Saturday, April 5, 2008

Change of scenery

Nope, I haven't stopped blogging. You can find my new home at

http://lawls.vox.com/

Sunday, March 23, 2008

Yeah I know...

The other day I came to the realization that one of the main reasons why my blogging ventures fail is that I'm too much of an indifferent and lost person at times.
Here are some problems that I realized need work:


1)Making plans with people: During high school, I was always the one who planned things out. Whether it was hanging out, organizing functions for clubs, or contriving large scale excursions, I was one to incite and act. But one thing I realized that has changed about me is that I am just too damn lazy to do things in college. Whether it is calling up a friend whom I haven't seen in ages in order to catch up or simply returning a person's phone call, my head seems elsewhere. If It ever seems that I am just ignoring you or shrugging you off my shoulders, chances are I did not mean to do it. This is something I need to work on.

2) Sense of direction: A couple days ago, my cousin and I got into a heated debate about Ron Paul and his policies. No, this wasn't a substantial debate between two clashing ideals. It was more of a debate between my apathy and his interest of politics and Ron Paul. Somewhere along the lines of our yelling, he asked what was the point of going to college if I didn't have any opinions or firm resolutions. This struck some kind of string inside me. The remark certainly angered me but at the same time I couldn't give him a decent reply. A lot of people talk about finding themselves in college and here I am in the second semester of my second year doing things that don't seem to clearly define who I am and what I stand for.

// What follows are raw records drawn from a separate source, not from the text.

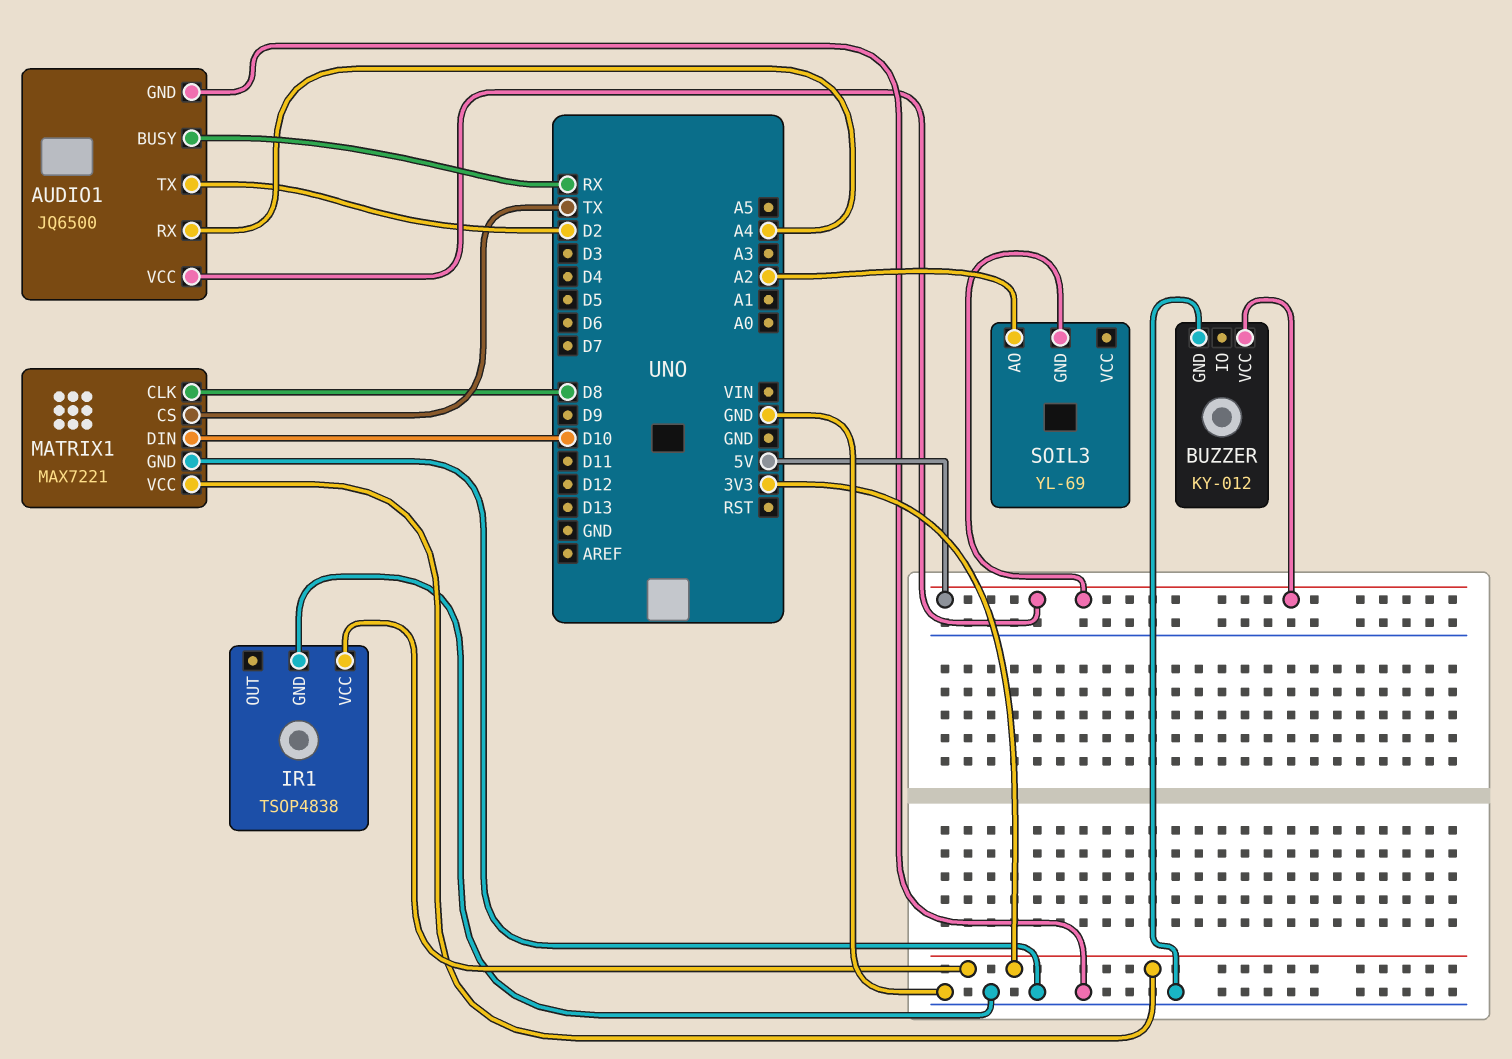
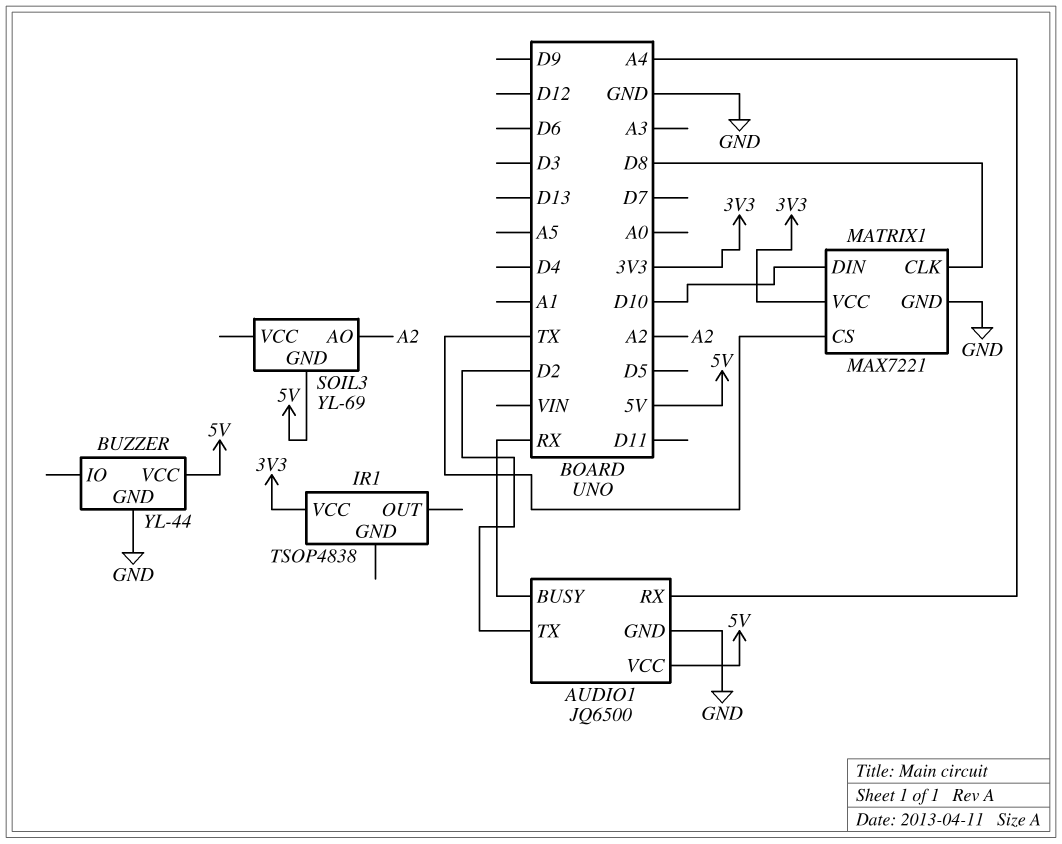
BUZZER: KY-012 -> YL-44
IR1 pin GND: GND -> none

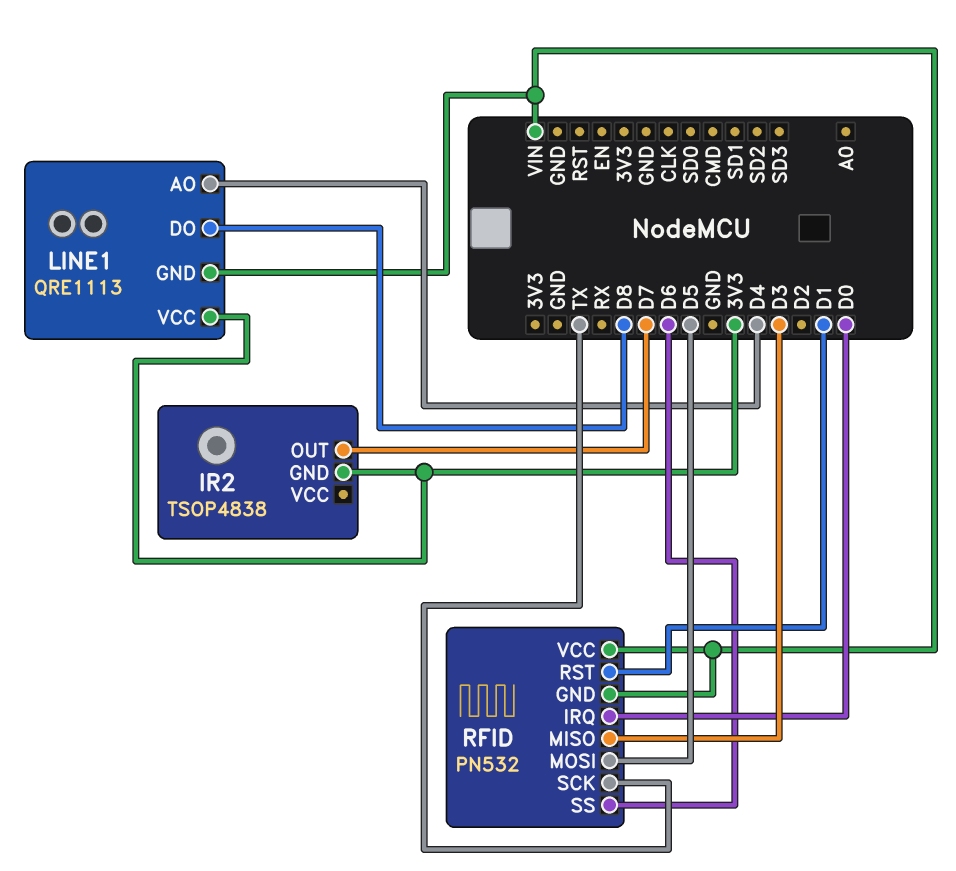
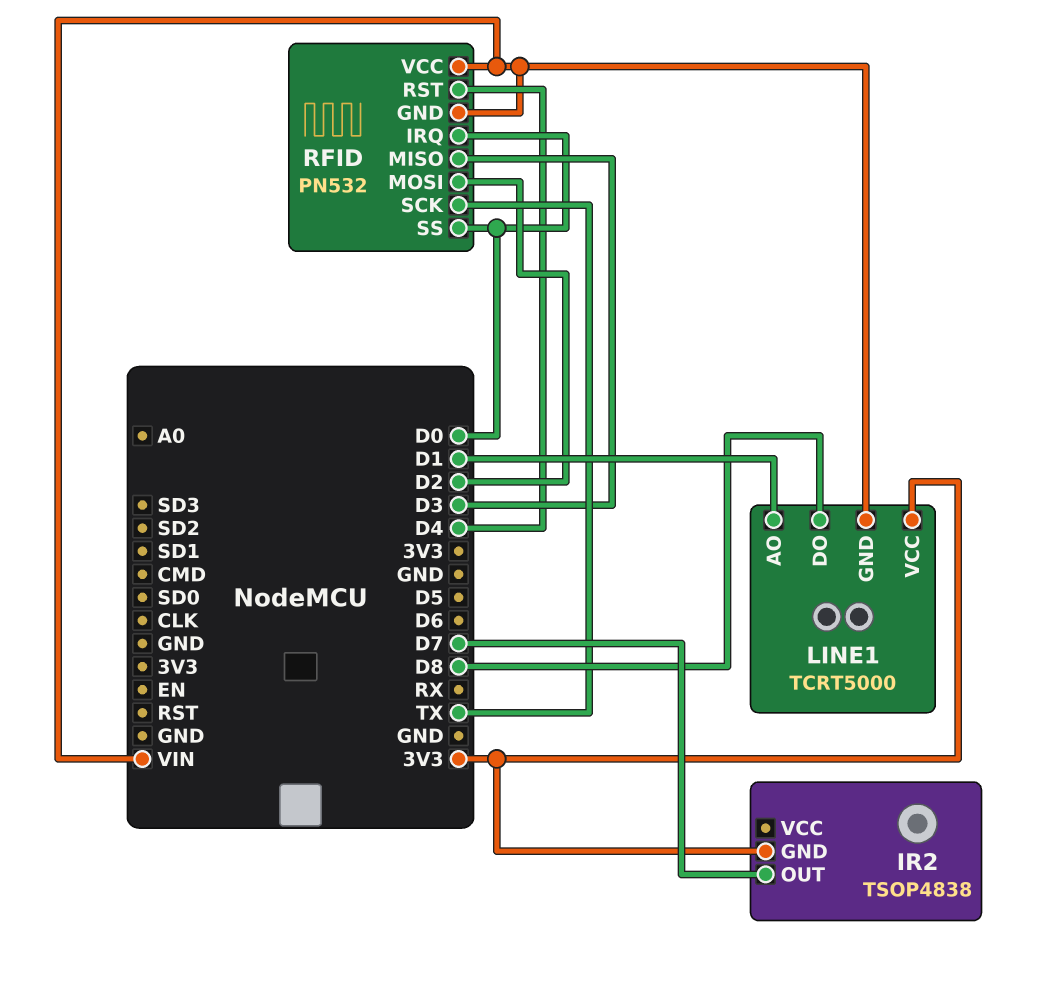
LINE1: QRE1113 -> TCRT5000
LINE1 pin AO: D4 -> D1
RFID pin MOSI: D5 -> D2
RFID pin RST: D1 -> D4
RFID pin SS: D6 -> D0

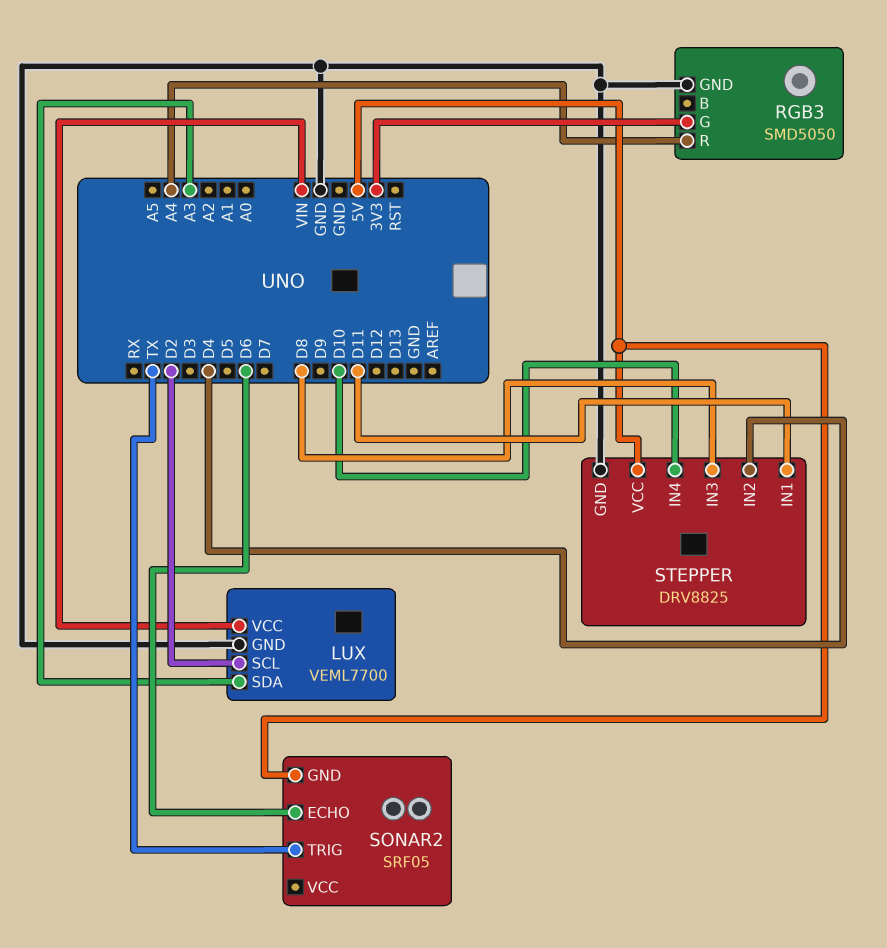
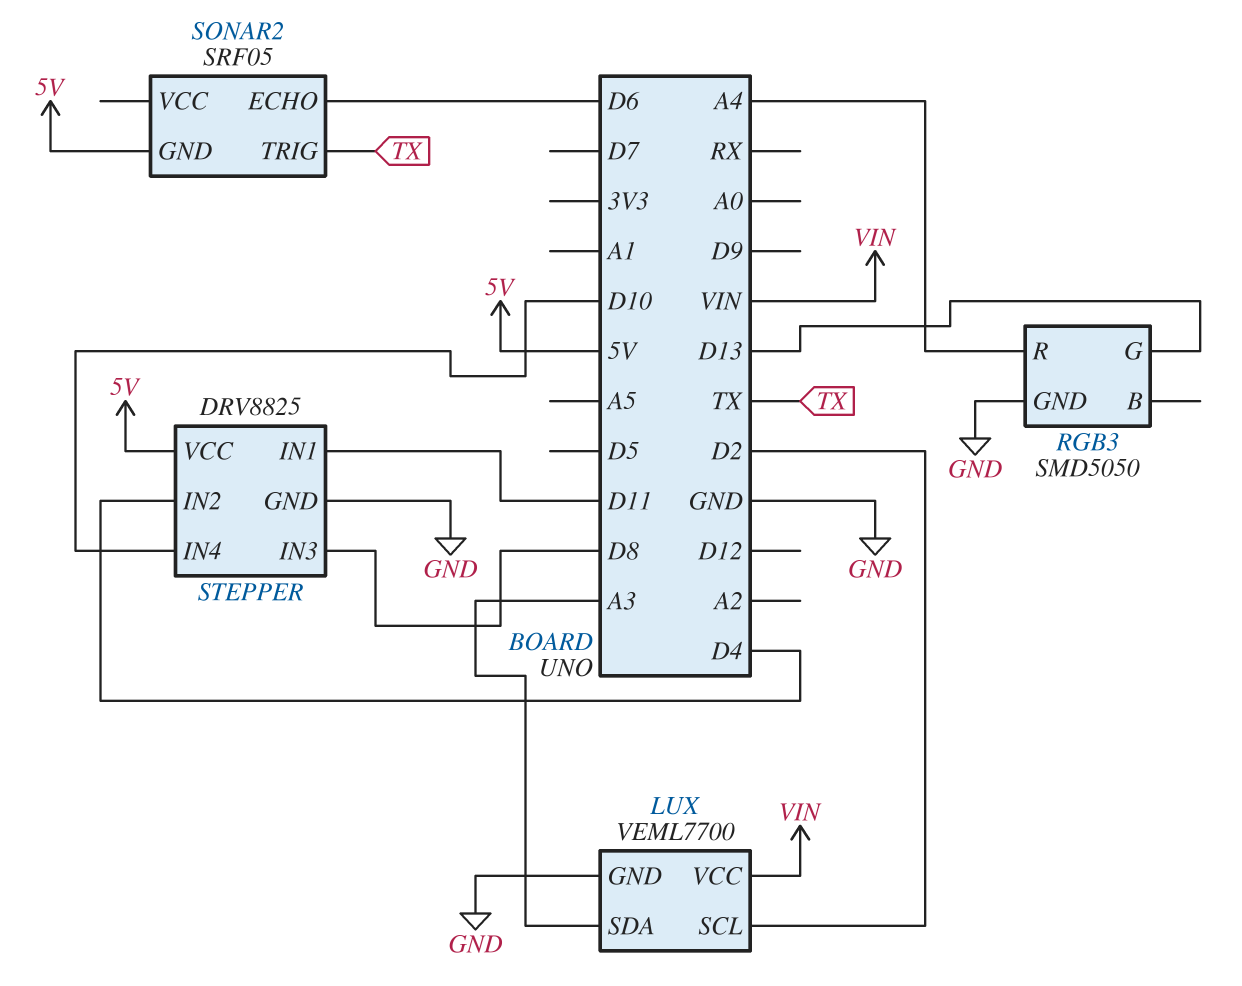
RGB3 pin G: 3V3 -> D13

3) Future plans: Freshman year was great. I was driven, motivated, and intent on pursuing a career as a surgeon. Things have changed since then. Instead of focusing only on things that may affect my future career in the medical field, I've been partaking in different things that interest me to a certain point but that's it- they're not enough to extend to a higher level of interest that will keep me happy in the future. And if you know me, i'm sure that you've heard me talk about changing my major at least once or twice this year.

I guess the point to consider right now is whether or not i'm genuinely interested in something. There's usually nothing that's attached to the mentioning of my name. While some people may have titles like "oh! the basketball player," or "ah, she's really interested in nutrition," I figured that the response to my name is something along the lines of "Oh...who?" At this point, I don't think I've found my calling or forte- and it's starting to worry me. Maybe I shouldn't, but it's definitely caught my attention.